Press release - Three regions, three economies?

Are the production structures in the Flemish, Walloon and Brussels Regions interconnected, or conversely, do they tend to function independently of one another? This article shines a light on trade between the three Regions and assesses the size of the regional barriers that exist in Belgium. Establishing a trading relationship with a firm located in a different region does in fact entail an additional cost. According to our estimates, it is equivalent to an implicit extra distance between the customer firm and the supplier of up to 30 km.

These interregional barriers mainly affect trade in services, where the regulatory, linguistic or cultural component exerts a greater influence. Conversely, there is no significant barrier to trade in industrial goods which are more universal in character.

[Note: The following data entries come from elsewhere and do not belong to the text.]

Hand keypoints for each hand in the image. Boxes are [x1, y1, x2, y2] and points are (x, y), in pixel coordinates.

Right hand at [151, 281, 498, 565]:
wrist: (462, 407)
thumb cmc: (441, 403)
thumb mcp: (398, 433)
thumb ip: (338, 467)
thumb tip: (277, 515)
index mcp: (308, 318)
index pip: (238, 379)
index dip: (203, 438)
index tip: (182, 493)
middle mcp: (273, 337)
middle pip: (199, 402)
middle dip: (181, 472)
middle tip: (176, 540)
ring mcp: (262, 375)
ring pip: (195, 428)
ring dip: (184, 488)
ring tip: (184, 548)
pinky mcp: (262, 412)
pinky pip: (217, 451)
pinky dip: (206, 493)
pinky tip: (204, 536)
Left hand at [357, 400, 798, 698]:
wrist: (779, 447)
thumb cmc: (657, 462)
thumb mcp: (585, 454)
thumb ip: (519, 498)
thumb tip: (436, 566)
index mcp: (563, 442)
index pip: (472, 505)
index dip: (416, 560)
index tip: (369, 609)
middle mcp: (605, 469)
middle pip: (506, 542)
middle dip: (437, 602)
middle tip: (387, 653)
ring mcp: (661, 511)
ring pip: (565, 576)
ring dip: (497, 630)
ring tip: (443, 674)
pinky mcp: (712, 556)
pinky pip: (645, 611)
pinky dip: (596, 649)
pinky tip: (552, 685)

The scale of the regional barriers varies according to the region concerned. Our estimates indicate that a Flemish firm faces an implicit barrier equivalent to 10 km when wishing to make a sale to a Walloon firm. A Walloon supplier seeking a Flemish trade customer is confronted by an implicit barrier of 30 km. In regard to its export production and consumption, Flanders therefore makes less use of value originating from the other two regions than do Wallonia and Brussels. The Brussels Region is a rather special case because its firms often act as a link between the various economic sub-networks.

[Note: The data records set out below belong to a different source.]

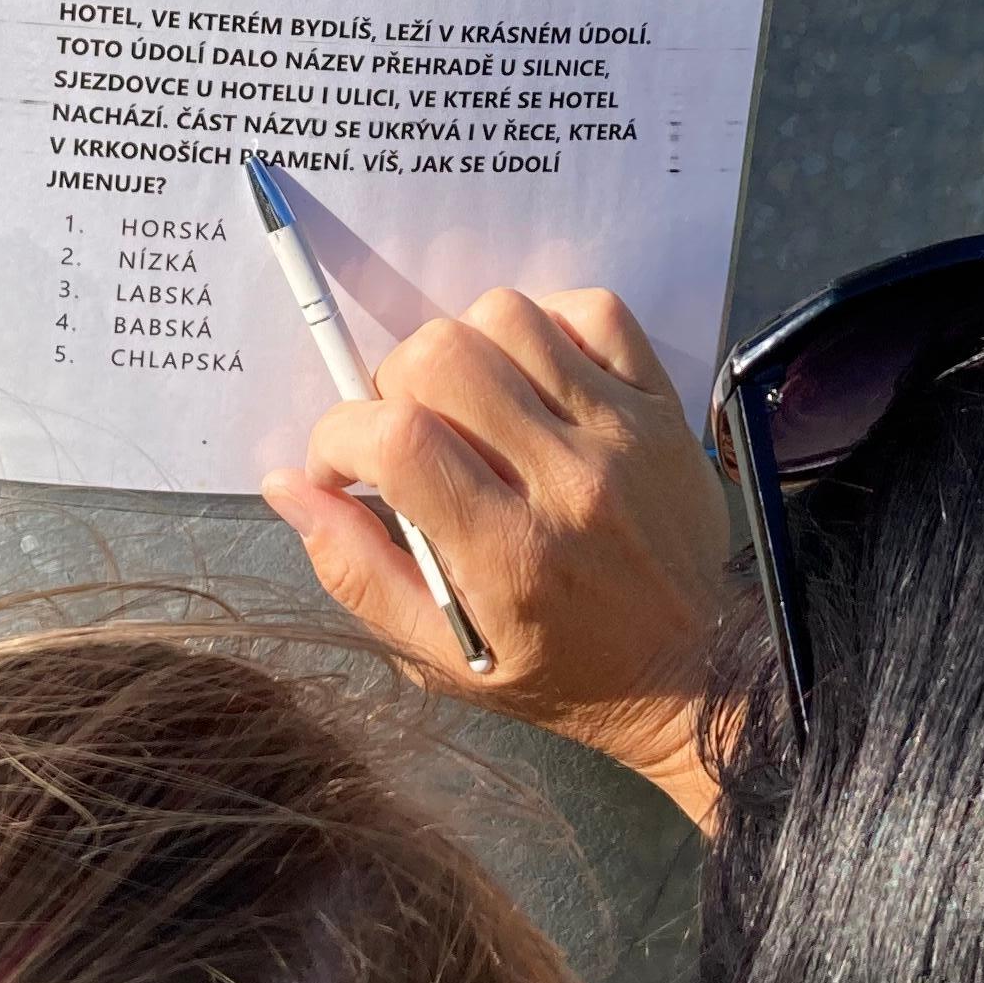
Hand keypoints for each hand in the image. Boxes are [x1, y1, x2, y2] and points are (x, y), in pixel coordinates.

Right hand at [261, 286, 734, 828]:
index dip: (340, 436)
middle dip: (394, 385)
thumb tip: (288, 485)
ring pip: (508, 317)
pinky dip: (548, 325)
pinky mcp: (663, 405)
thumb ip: (357, 572)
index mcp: (508, 555)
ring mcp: (623, 433)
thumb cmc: (560, 671)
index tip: (342, 466)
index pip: (398, 439)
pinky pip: (594, 309)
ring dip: (465, 349)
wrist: (695, 673)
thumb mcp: (442, 655)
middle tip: (408, 434)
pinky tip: (534, 378)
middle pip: (442, 357)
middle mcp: (567, 481)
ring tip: (470, 404)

Of course, location within a region is not the only factor influencing economic relations between supplier and customer firms. Geographical distance is the primary factor here, regardless of the respective regions. Economic factors, such as size, sector of activity, any financial links, or membership of the same economic sub-network, also play a crucial role. In that connection, mapping the sub-networks demonstrates the existence of a number of areas within which trade is more intense.

However, one thing is certain: the presence of interregional barriers does not prevent trade between the various regions. Half of all firms in Belgium sell to trade customers in another region. Overall, each region is involved in the export trade of the other two regions. Moreover, 7% of Flemish value added is invested or consumed by households or public authorities in the other two regions. For Flanders, the Walloon market alone is comparable in importance to the German or French market, and more important than the Dutch market. For Wallonia and Brussels, the interregional market absorbs 9% and 40% respectively of the value added created. It is accounts for a bigger share than the German and French markets taken together. In that respect, it should be noted that the amount of exported value added from Flanders is much larger than from Wallonia on almost every single foreign market. However, there are noticeable differences in terms of the geographic repartition of the exports of those two regions.